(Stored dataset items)
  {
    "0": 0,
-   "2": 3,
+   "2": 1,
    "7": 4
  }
==
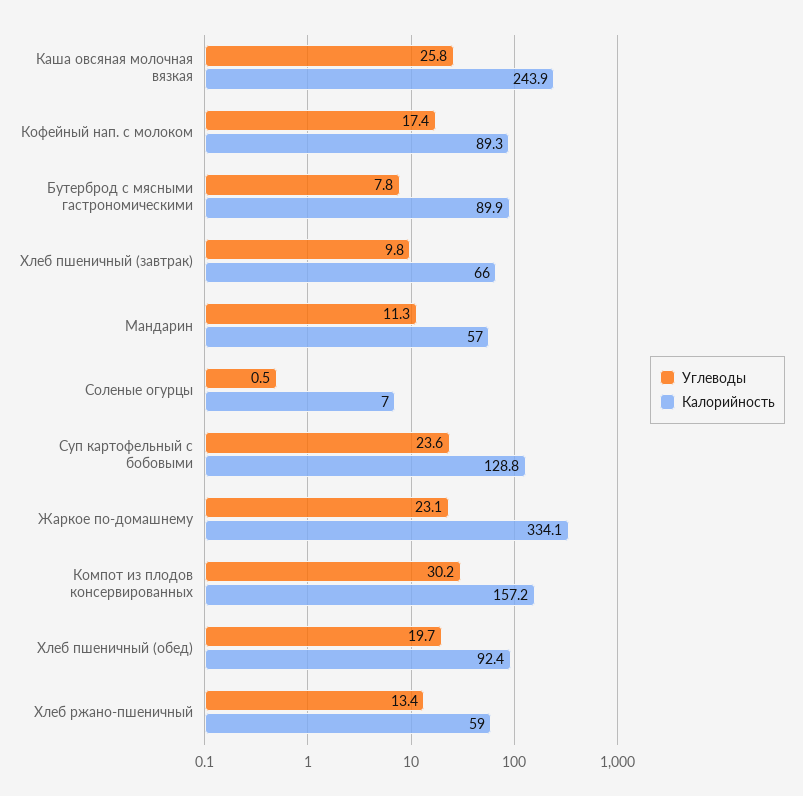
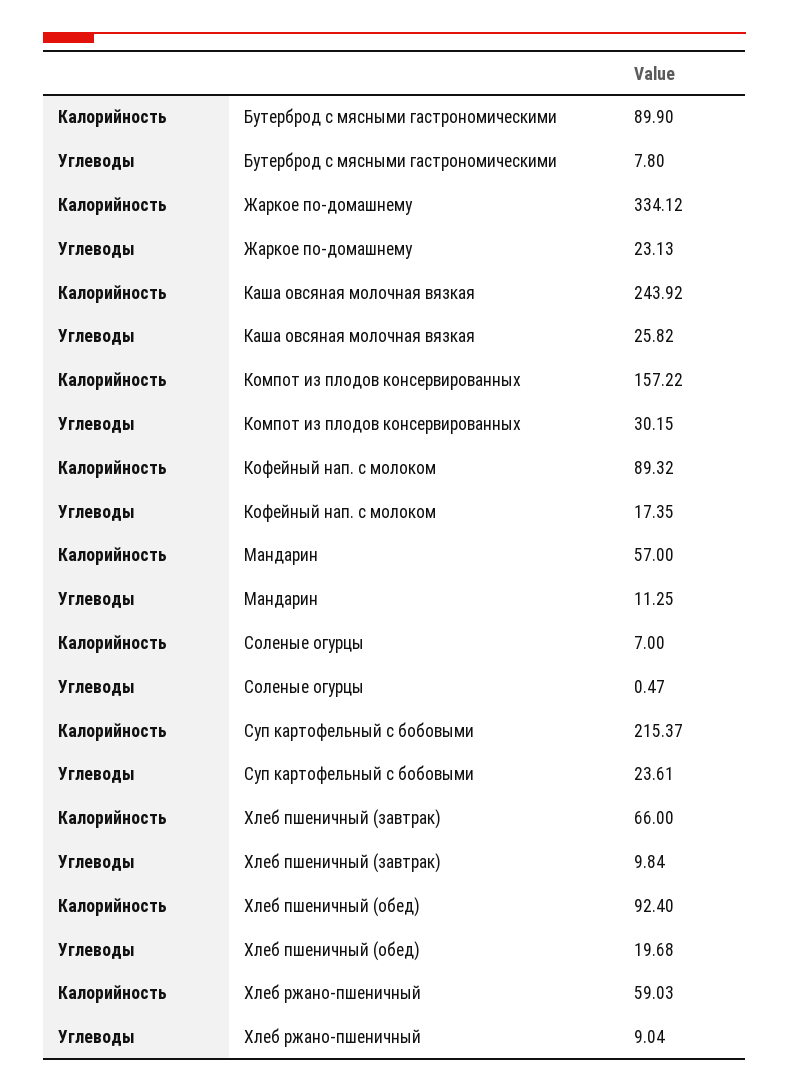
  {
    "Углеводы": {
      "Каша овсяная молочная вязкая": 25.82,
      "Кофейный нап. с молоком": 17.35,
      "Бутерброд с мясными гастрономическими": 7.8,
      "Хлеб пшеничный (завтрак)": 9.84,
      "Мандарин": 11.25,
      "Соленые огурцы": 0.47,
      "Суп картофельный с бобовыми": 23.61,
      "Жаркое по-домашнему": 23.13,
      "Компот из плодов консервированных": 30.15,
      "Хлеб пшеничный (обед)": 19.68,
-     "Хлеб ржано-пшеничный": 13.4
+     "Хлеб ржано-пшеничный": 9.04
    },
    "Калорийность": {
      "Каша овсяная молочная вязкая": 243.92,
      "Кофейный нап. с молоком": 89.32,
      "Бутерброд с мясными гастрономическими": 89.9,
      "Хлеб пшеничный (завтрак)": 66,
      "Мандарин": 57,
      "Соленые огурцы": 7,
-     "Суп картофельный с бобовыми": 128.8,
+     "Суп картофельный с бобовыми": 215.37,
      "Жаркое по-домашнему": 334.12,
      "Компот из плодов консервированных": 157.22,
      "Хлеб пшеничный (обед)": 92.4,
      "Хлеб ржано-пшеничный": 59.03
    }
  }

▶ ABOUT THIS EXERCISE: What lines of the data include the word "Хлеб"? Copy each of them.

▶ TASK SOLUTION:
      "Хлеб пшеничный (завтрак)": 9.84,
      "Хлеб пшеничный (обед)": 19.68,
-     "Хлеб ржано-пшеничный": 13.4
+     "Хлеб ржано-пшеничный": 9.04
      "Хлеб пшеничный (завтрак)": 66,
      "Хлеб пшеничный (обед)": 92.4,
      "Хлеб ржано-пшеничный": 59.03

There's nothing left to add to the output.